The Ten: 4 / 5 bananas
I can’t help it – I like The State alumni films. This film has a few weak spots – namely the annoying rhino (or is it a hippo) cartoon in the middle that I fast-forward through now. But there are so many great spots – the two middle-aged guys groovin’ out to Bonnie Raitt, the Diane Wiest conversation, Winona Ryder getting it on with a puppet – that it’s not a complete failure by any means.

Dead Man’s Shoes: 4 / 5 bananas
This little-seen Irish film gives us an interesting take on vengeance. Ex-military brother comes home to seek revenge on some thugs who messed with his younger, mentally-deficient brother. As we see flashback scenes of what they did to the young man, you can see how they were cruel, but were their actions worth getting killed for? Throughout the film you’re meant to question if the older brother has gone too far, until you realize there’s more to the story than meets the eye. And then you’re left wondering if he was justified or if he was just deranged.

30 Rock Seasons 1 and 2: 5 / 5 bananas
I watched a few episodes of this when it first came out a few years ago and I just couldn’t get into it. I think it was just something I wasn’t expecting, so it threw me off. Thankfully I’ve caught up on this incredible show and am now chomping at the bit to keep watching as the seasons are released on DVD. Needless to say I’m very glad I gave this one another shot to win me over.

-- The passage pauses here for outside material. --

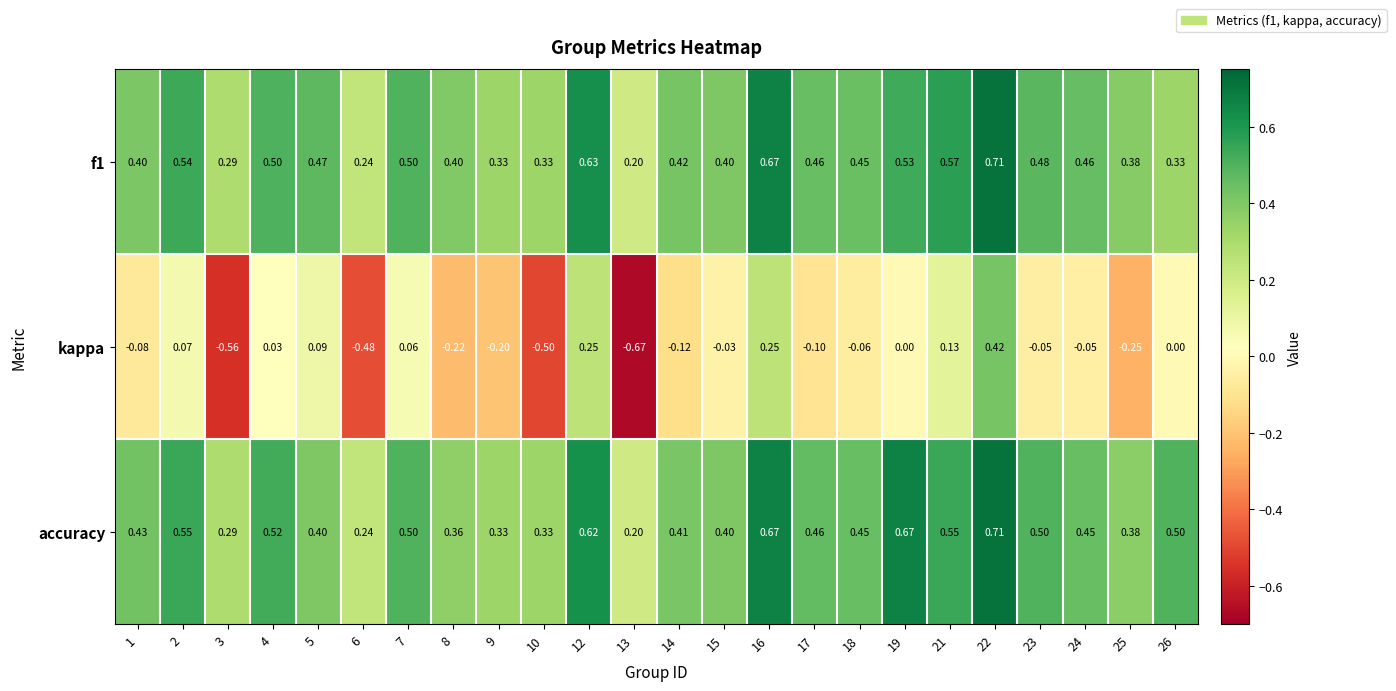

At how many categories does at least one series exceed 0?

24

The Wrestler: 5 / 5 bananas
Wow. What an amazing, emotionally-draining film. I was with The Bull every step of the way, feeling his pain, feeling his frustration, feeling his hopelessness. I cannot recommend this one enough, but know going in that you will not be happy afterward. Such a great film with an incredible performance by Mickey Rourke.

Mysterious Skin: 3.5 / 5 bananas
What a disturbing film. I’d describe the plot, but I don’t want those keywords to start pointing people to my site from Google. Let’s just say it was a breakthrough performance from Joseph Gordon-Levitt and leave it at that.